Robert Haas <robertmh...@gmail.com> writes:
> Actually, I think Tom made some changes for 8.5 that should eliminate
> the randomness, if not the badness.  Or am I misremembering?

It was mostly Andres' work, see
http://archives.postgresql.org/pgsql-committers/2009-07/msg00148.php

> One other thing I'm noticing about the current implementation is that
> it seems to spend an entirely excessive amount of brain power
> considering the best order in which to execute cross-joins.  If I do
> X, A JOIN B ON Pab JOIN C ON Pac JOIN D ON Pad JOIN E ON Pae, it looks
> to me like join_search_one_level() will try joining X to each of A-E.
> That seems fairly pointless; why would I ever want to join X to
> anything other than {A B C D E}?

Not sure that a lot of cross joins with no conditions is the case to
design around.  Usually queries aren't that devoid of features of
interest, and so different join paths are actually usefully different.

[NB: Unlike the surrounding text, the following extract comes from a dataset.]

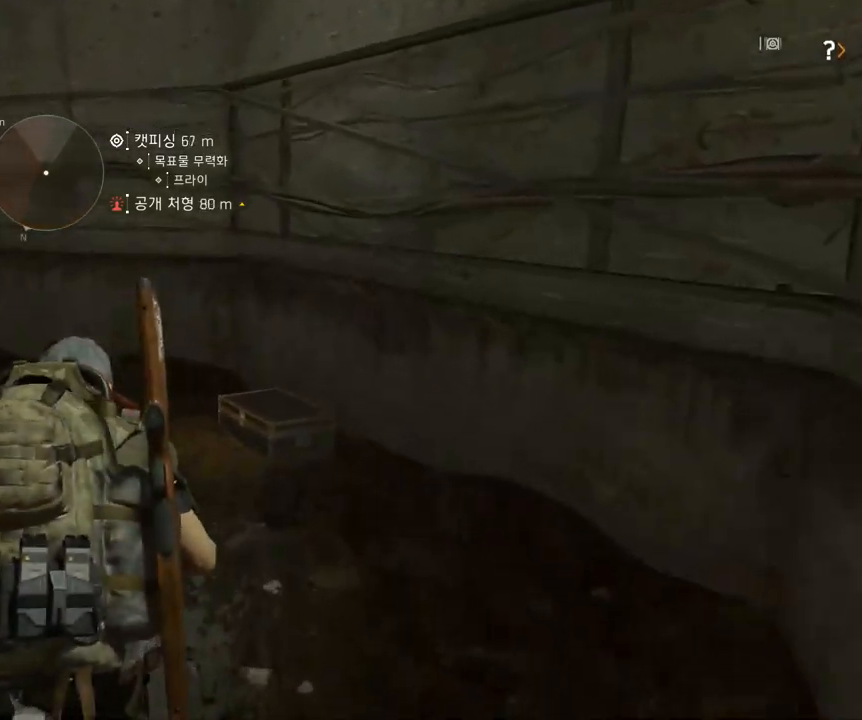
{"buttons": [], "left_stick": "center", "events": [[100, "left_stick", "center"]]}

> ...  We should maybe also
> think about raising the default value for work_mem.  It's hard for me
> to believe that the average Postgres user wants a sort that takes more
> than 1MB of memory to spill to disk; there certainly are people who
> probably want that, but I doubt there are very many.  I believe we've
> been using that value for a decade, and memory size has increased a
> lot in that time.

Maybe.  I'll certainly grant that machines have more memory, but is the
average Postgres installation using that to run bigger sorts, or to run
more sorts (either more concurrent queries or more complex queries
containing more sorts)?  We know that increasing work_mem too much
can be counterproductive, and much sooner than one might think.